**Supplied information**:
=== Section Start ===
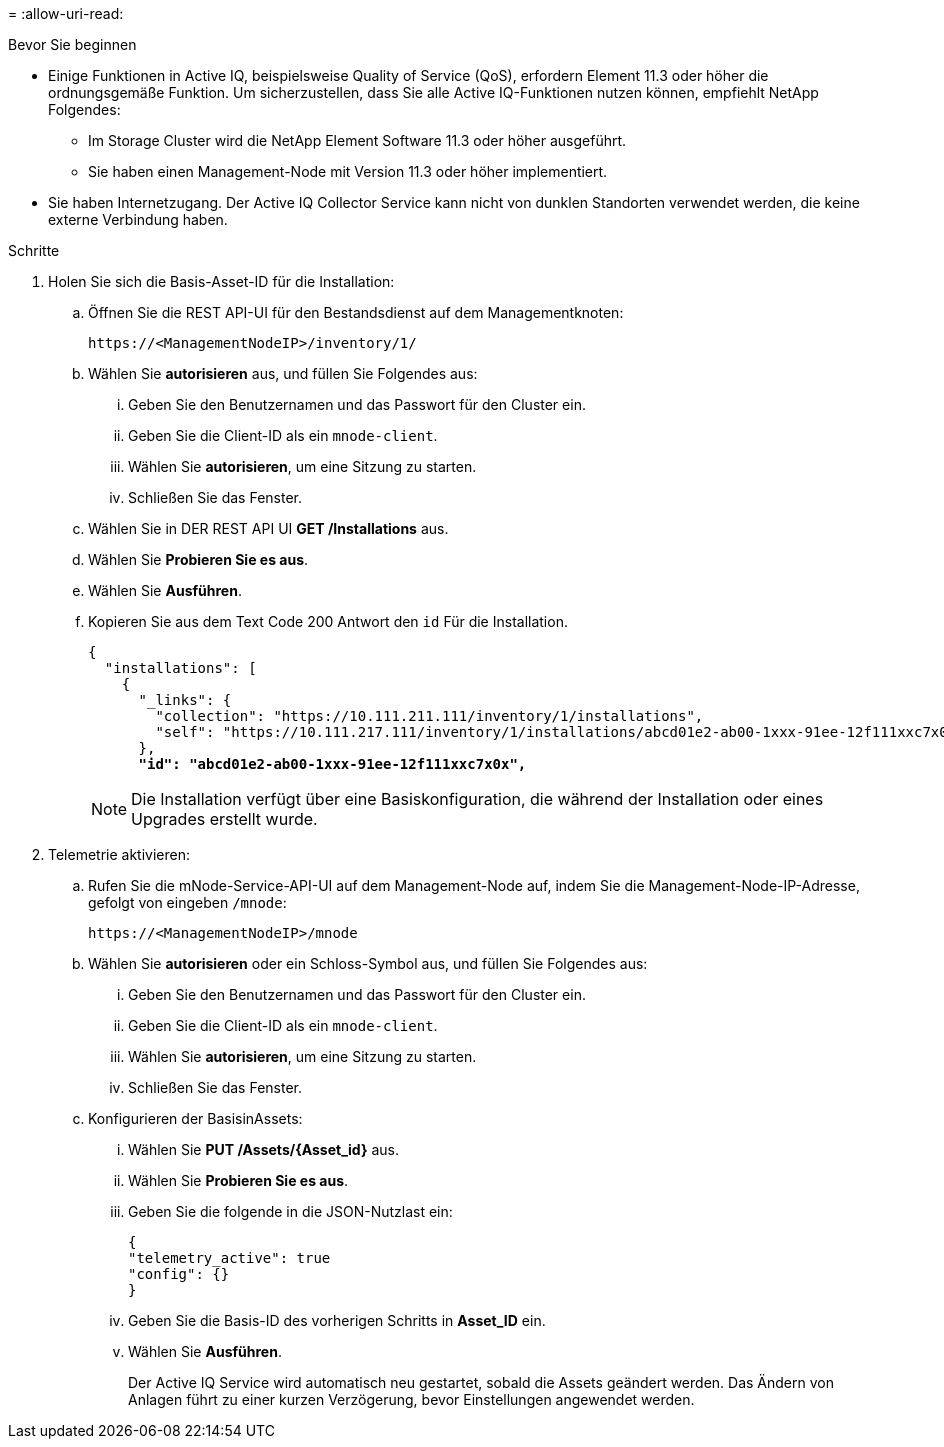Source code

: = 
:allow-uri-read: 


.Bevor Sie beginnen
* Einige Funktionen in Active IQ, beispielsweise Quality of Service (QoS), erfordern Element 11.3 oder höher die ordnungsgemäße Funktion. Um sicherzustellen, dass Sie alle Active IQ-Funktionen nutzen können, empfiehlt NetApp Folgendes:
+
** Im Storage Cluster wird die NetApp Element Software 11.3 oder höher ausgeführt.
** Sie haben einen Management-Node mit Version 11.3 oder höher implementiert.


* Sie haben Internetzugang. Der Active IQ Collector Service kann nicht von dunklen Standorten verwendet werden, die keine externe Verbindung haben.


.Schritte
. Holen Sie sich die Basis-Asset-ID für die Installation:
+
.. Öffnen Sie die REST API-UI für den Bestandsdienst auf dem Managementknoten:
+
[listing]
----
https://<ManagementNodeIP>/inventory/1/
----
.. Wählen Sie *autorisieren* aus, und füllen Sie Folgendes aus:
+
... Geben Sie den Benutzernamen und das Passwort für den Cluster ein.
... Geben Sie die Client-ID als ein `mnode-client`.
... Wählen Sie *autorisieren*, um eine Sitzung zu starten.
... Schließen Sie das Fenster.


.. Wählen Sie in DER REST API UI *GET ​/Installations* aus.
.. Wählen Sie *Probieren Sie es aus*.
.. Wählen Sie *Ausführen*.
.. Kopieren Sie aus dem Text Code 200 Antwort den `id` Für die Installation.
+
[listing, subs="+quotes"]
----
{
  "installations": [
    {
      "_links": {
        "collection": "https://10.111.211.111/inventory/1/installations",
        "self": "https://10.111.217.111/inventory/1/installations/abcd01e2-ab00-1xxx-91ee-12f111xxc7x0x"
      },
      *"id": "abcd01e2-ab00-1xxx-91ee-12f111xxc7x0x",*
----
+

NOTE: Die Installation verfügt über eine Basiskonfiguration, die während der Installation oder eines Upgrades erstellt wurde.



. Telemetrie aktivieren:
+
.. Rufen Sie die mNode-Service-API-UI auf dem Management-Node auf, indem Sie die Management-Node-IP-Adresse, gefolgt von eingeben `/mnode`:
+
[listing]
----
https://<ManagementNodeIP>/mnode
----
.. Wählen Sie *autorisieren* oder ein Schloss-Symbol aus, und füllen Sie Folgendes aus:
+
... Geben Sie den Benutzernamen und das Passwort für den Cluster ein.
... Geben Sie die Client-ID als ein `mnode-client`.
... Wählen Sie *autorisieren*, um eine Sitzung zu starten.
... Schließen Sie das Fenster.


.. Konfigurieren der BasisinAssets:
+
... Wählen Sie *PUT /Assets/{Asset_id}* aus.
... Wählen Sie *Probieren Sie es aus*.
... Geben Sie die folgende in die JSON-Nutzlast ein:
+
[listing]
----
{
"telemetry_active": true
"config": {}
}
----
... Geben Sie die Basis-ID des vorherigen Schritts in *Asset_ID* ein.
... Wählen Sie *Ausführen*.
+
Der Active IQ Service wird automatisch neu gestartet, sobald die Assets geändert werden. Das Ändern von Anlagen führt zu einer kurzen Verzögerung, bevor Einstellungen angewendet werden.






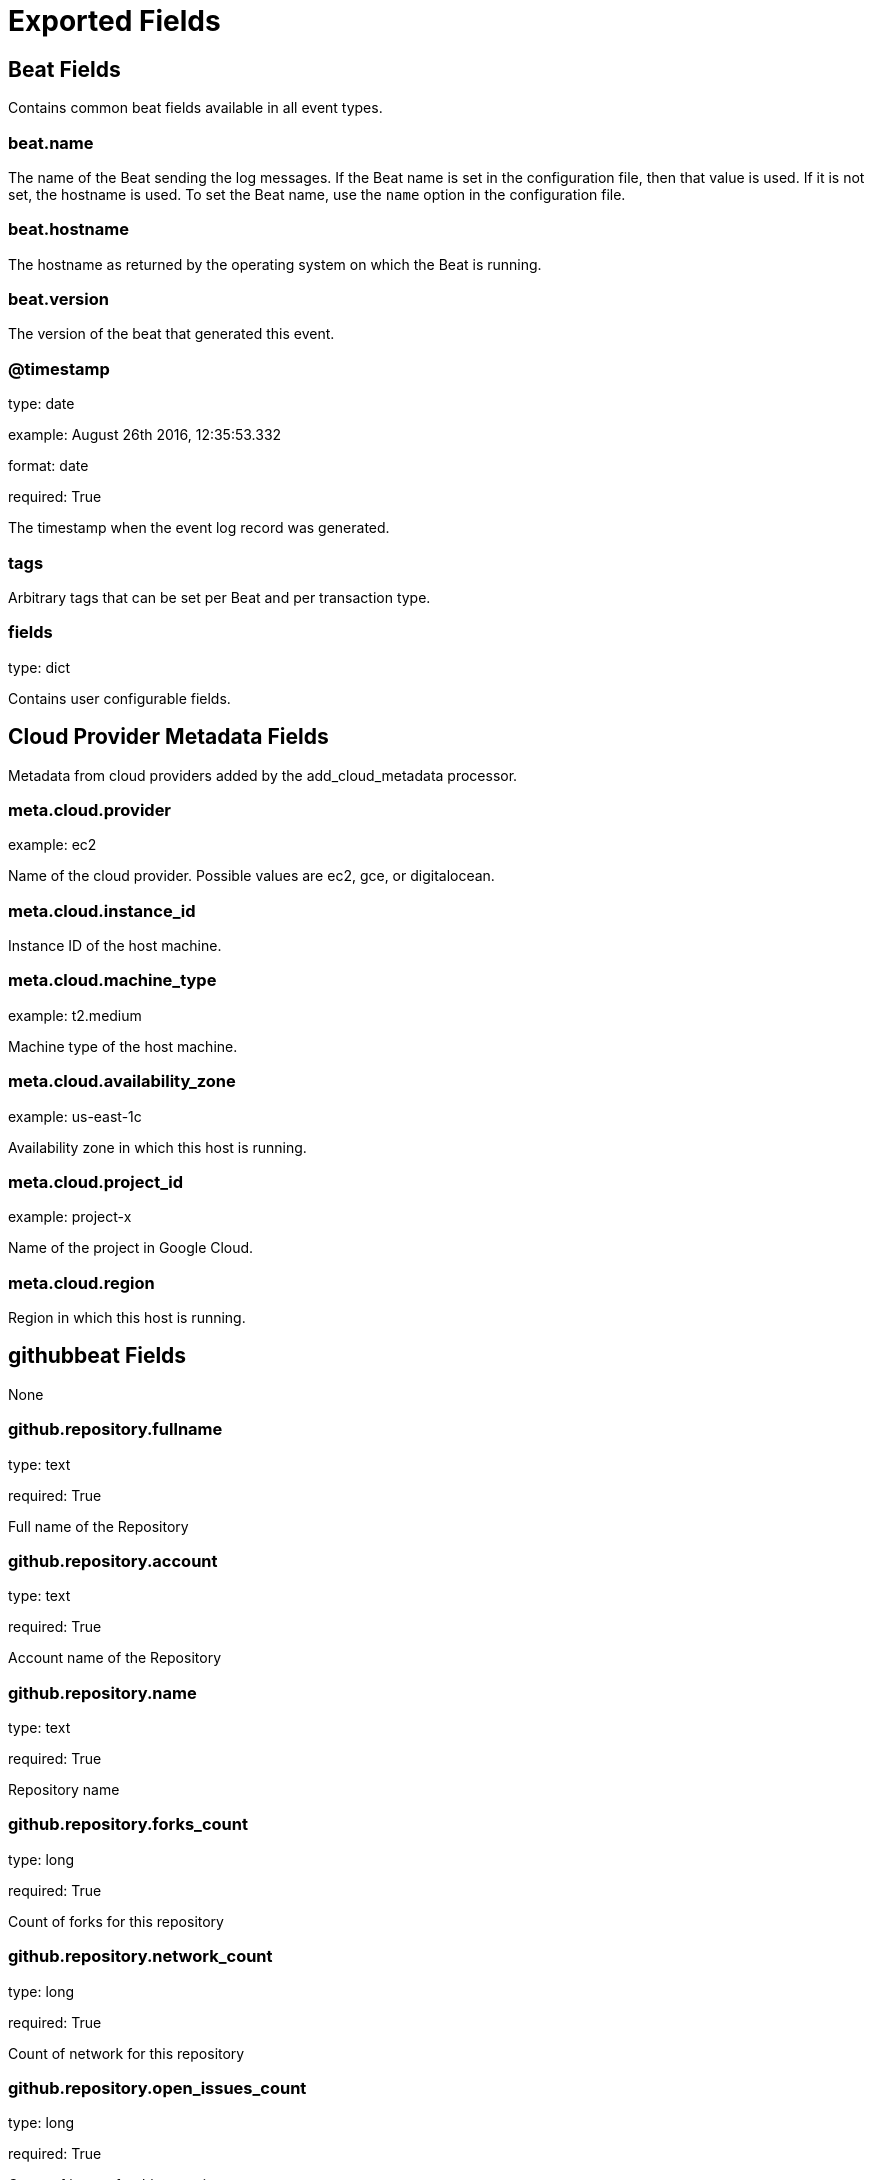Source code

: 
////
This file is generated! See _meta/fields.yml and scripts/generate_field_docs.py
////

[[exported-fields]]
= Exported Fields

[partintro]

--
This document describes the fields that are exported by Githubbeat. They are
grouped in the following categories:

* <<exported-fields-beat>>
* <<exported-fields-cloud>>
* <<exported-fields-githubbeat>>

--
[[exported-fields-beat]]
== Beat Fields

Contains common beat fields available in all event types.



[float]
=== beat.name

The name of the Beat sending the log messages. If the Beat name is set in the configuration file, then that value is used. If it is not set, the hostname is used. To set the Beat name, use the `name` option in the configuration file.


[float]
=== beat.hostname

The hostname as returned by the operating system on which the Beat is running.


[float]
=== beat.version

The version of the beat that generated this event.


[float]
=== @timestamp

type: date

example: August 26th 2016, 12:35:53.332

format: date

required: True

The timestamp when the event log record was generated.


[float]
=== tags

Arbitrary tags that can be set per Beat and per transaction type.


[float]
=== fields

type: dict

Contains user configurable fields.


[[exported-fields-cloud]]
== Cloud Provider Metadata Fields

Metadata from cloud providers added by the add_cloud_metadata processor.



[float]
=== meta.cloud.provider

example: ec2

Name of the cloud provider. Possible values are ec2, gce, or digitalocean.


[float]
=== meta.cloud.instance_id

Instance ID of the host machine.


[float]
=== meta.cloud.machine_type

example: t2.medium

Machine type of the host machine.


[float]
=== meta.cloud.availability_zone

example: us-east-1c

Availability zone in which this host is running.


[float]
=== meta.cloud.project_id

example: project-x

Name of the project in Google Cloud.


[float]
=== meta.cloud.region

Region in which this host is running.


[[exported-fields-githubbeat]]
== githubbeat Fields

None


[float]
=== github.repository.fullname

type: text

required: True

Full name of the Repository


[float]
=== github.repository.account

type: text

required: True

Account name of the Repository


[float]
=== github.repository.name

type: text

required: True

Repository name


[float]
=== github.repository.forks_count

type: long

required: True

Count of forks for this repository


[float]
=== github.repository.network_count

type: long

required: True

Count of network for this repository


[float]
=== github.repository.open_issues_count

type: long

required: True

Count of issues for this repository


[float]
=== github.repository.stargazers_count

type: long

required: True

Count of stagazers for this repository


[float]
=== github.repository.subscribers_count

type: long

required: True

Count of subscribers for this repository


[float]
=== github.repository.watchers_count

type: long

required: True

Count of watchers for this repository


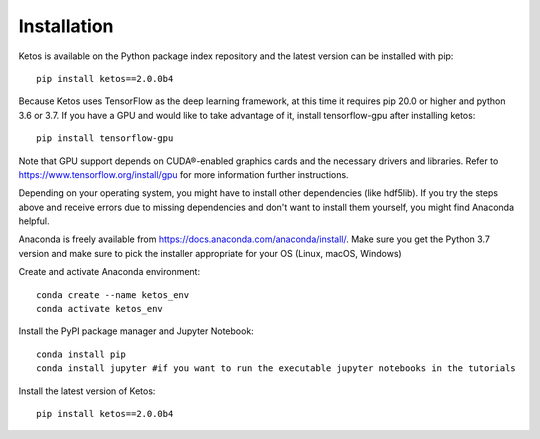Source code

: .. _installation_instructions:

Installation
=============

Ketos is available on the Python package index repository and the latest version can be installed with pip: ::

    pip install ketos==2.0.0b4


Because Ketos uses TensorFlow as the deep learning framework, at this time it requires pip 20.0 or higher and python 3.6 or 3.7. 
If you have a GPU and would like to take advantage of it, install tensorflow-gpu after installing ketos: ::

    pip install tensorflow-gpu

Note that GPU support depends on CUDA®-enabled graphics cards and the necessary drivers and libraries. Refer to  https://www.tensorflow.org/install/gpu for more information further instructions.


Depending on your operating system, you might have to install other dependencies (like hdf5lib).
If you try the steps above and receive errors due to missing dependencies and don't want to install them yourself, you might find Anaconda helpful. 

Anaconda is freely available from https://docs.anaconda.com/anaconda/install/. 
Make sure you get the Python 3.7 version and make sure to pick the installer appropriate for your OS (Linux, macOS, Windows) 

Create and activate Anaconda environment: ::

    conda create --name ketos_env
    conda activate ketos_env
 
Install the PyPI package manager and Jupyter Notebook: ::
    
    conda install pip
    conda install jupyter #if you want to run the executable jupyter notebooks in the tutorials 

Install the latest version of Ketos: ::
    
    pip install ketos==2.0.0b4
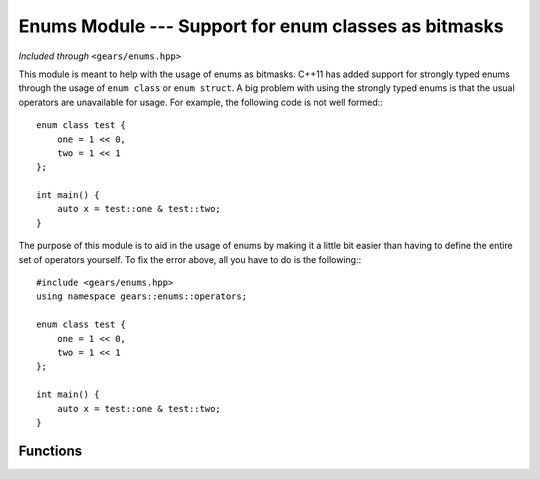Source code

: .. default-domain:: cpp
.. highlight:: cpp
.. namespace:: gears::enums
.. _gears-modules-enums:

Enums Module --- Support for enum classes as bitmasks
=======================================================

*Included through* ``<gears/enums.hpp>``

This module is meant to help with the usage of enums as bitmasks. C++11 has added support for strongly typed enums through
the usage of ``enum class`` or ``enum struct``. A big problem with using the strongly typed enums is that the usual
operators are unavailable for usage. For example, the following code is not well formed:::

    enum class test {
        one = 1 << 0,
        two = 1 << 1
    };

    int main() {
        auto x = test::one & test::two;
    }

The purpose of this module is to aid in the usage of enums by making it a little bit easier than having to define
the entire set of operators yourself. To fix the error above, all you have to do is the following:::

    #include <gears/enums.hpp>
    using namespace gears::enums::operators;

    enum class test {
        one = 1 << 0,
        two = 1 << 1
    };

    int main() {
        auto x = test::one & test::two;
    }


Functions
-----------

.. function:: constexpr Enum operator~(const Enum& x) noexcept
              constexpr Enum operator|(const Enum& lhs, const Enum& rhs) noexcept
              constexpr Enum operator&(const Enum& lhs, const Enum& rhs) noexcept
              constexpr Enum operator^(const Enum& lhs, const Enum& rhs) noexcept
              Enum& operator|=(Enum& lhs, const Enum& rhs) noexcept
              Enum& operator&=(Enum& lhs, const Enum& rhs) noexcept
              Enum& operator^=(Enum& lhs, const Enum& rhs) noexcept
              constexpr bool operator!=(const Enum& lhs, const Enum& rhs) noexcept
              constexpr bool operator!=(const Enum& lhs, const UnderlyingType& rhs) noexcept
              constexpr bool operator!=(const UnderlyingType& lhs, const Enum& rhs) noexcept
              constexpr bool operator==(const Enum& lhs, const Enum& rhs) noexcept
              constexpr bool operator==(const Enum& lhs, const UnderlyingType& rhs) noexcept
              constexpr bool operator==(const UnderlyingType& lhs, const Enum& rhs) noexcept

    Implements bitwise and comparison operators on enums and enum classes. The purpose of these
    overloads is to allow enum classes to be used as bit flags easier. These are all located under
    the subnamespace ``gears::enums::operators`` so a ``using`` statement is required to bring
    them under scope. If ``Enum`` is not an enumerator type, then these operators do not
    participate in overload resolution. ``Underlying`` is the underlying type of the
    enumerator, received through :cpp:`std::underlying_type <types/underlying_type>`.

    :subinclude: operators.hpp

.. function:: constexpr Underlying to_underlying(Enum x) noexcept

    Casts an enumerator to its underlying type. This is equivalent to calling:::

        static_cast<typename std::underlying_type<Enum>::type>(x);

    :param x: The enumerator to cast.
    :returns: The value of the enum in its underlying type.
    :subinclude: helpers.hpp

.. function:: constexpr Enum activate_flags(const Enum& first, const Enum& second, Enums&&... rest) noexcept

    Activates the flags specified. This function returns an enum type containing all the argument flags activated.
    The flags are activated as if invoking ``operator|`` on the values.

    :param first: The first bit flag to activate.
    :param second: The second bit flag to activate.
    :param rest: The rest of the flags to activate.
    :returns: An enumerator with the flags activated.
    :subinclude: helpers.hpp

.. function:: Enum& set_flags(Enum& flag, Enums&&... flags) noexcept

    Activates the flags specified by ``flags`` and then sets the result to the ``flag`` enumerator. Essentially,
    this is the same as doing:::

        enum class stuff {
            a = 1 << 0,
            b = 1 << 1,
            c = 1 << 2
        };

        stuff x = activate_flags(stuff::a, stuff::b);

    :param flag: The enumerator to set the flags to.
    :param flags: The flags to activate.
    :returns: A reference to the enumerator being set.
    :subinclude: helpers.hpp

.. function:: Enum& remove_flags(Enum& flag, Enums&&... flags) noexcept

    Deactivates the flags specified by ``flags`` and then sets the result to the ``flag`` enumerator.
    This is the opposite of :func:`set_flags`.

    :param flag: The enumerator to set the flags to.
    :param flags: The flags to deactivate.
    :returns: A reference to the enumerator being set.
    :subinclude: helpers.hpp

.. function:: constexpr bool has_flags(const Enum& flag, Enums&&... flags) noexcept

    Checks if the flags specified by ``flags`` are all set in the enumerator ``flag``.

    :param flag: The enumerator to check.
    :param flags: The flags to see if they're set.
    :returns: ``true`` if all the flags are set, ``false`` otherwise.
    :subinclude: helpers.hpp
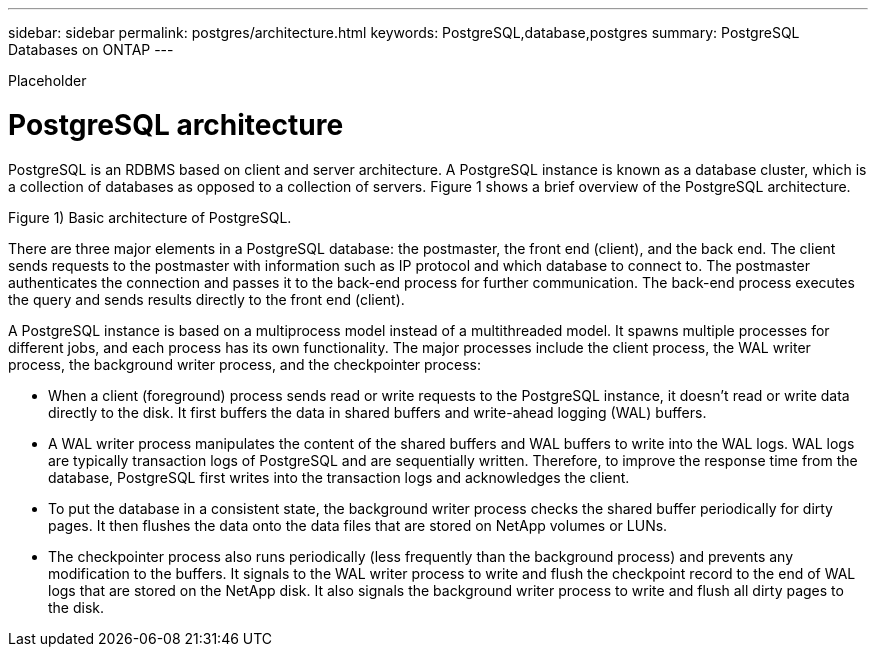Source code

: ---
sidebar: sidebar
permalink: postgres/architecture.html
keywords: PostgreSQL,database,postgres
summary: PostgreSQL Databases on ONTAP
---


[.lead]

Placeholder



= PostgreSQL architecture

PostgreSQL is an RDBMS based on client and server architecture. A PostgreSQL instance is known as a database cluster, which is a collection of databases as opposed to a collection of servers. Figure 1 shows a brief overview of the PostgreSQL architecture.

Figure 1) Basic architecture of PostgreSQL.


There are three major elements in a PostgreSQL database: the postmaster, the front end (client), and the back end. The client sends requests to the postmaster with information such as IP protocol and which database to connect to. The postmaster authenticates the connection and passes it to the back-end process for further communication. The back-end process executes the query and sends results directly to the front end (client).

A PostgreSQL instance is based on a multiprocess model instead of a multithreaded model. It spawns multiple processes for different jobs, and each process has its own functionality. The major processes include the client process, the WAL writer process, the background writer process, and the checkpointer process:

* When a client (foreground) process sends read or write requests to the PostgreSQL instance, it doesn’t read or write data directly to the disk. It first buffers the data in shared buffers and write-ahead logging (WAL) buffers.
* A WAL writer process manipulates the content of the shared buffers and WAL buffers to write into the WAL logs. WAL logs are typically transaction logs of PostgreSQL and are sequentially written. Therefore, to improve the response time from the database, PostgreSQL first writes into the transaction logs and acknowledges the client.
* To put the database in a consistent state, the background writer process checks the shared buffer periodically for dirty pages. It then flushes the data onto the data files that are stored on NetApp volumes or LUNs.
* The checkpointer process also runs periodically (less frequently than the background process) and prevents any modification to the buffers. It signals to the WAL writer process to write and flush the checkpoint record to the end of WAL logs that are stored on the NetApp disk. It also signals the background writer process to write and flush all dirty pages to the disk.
=== Section End ===
**Exercise goal**: Only the lines above that include the word "system" belong in the answer; copy each one.

**Problem solution**:
The hostname as returned by the operating system on which the Beat is running.
Depending on your operating system, you might have to install other dependencies (like hdf5lib).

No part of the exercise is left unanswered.